Die gibt es bei der Konkurrenz. Die Sensoren in Spiegelreflexkameras von Olympus entsprechen dagegen dem Four-Thirds-Standard. Das bedeutet, dass sie etwas kleiner als diejenigen in den Spiegelreflexkameras der Marktführer Canon und Nikon sowie wesentlich kleiner als die der Vollformatkameras sind.
"Ich persönlich habe bereits vor der Markteinführung unserer E-System-Serie geglaubt, dass zwölf 12 Megapixel ausreichen", sagt Watanabe. Befragungen unter professionellen Fotografen und in Studios hätten diese Ansicht untermauert.

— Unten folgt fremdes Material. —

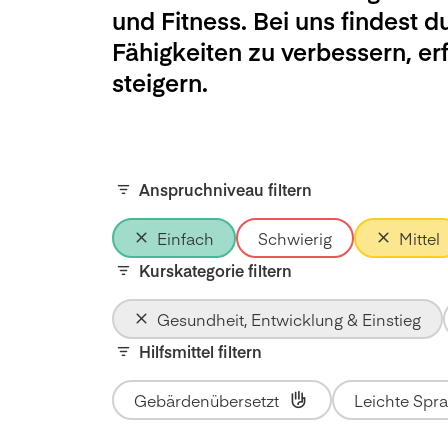
und Fitness. Bei uns findest d
Fähigkeiten zu verbessern, e
steigern.
Anspruchniveau filtern
Einfach
Schwierig
Mittel
Kurskategorie filtern
Gesundheit, Entwicklung & Einstieg
Hilfsmittel filtern
Gebärdenübersetzt
Leichte Spr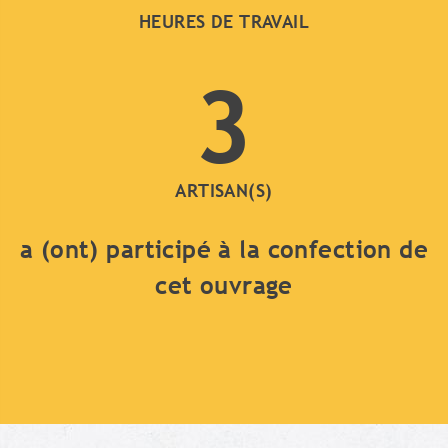
HEURES DE TRAVAIL
3
ARTISAN(S)
a (ont) participé à la confection de
cet ouvrage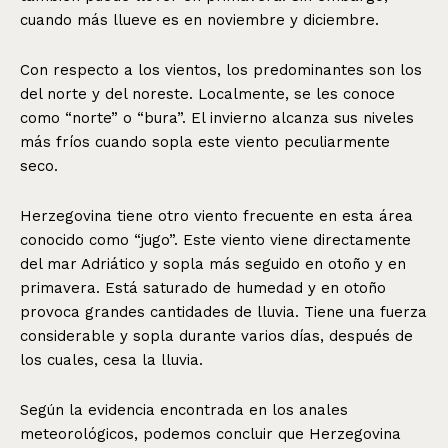
cuando más llueve es en noviembre y diciembre.
Con respecto a los vientos, los predominantes son los
del norte y del noreste. Localmente, se les conoce
como “norte” o “bura”. El invierno alcanza sus niveles
más fríos cuando sopla este viento peculiarmente
seco.
Herzegovina tiene otro viento frecuente en esta área
conocido como “jugo”. Este viento viene directamente
del mar Adriático y sopla más seguido en otoño y en
primavera. Está saturado de humedad y en otoño
provoca grandes cantidades de lluvia. Tiene una fuerza
considerable y sopla durante varios días, después de
los cuales, cesa la lluvia.
Según la evidencia encontrada en los anales
meteorológicos, podemos concluir que Herzegovina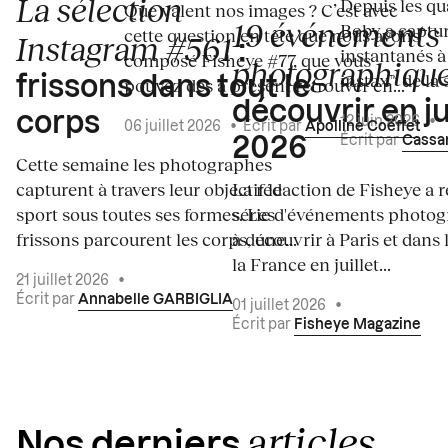
La sélection
Depuis les qua
Que valent nos images ? C’est avec
19 événements
Boby a captur
cette question en tête que nous avons
Instagram #561
:
instantanés à 
composé Fisheye #77, que vous
photographiqu
instax™ de la s
frissons dans tout le
pouvez dès à présent retrouver en...
découvrir en ju
corps
12 juin 2026
•
06 juillet 2026
•
Écrit par
Apolline Coëffet
Écrit par
Cassa
2026
Cette semaine les photographes
capturent à travers leur objectif le
La rédaction de Fisheye a r
sport sous toutes ses formes. Les
série d'événements photo
frissons parcourent les corps, une...
à découvrir à Paris et dans 
la France en juillet...
21 juillet 2026
•
Écrit par
Annabelle GARBIGLIA
01 juillet 2026
•
Écrit par
Fisheye Magazine
articles
Nos derniers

Allmählich seien die Pixelzahlen zwar erhöht worden, nach den aktuellen Olympus-Modellen sei jedoch diesbezüglich keine weitere Steigerung geplant.
Das Ende der Innovation will Watanabe damit aber nicht ausgerufen haben. Er sieht beispielsweise noch viel Potenzial in der schnelleren Darstellung des Bildes auf dem LCD der Spiegelreflexkamera oder beim Autofokus.

Lesermeinungen zum Artikel
Der Mann hat es begriffen.
Der Megapixelwahn ist genau so verrückt wie der Gigahertz-Wahn bei Prozessoren. Ganz toll, jetzt gibts ein Handy mit 8 Mpx... was das bei der Glasscherbe davor bringen soll, der da euphemistisch Objektiv genannt wird, ist mir schleierhaft.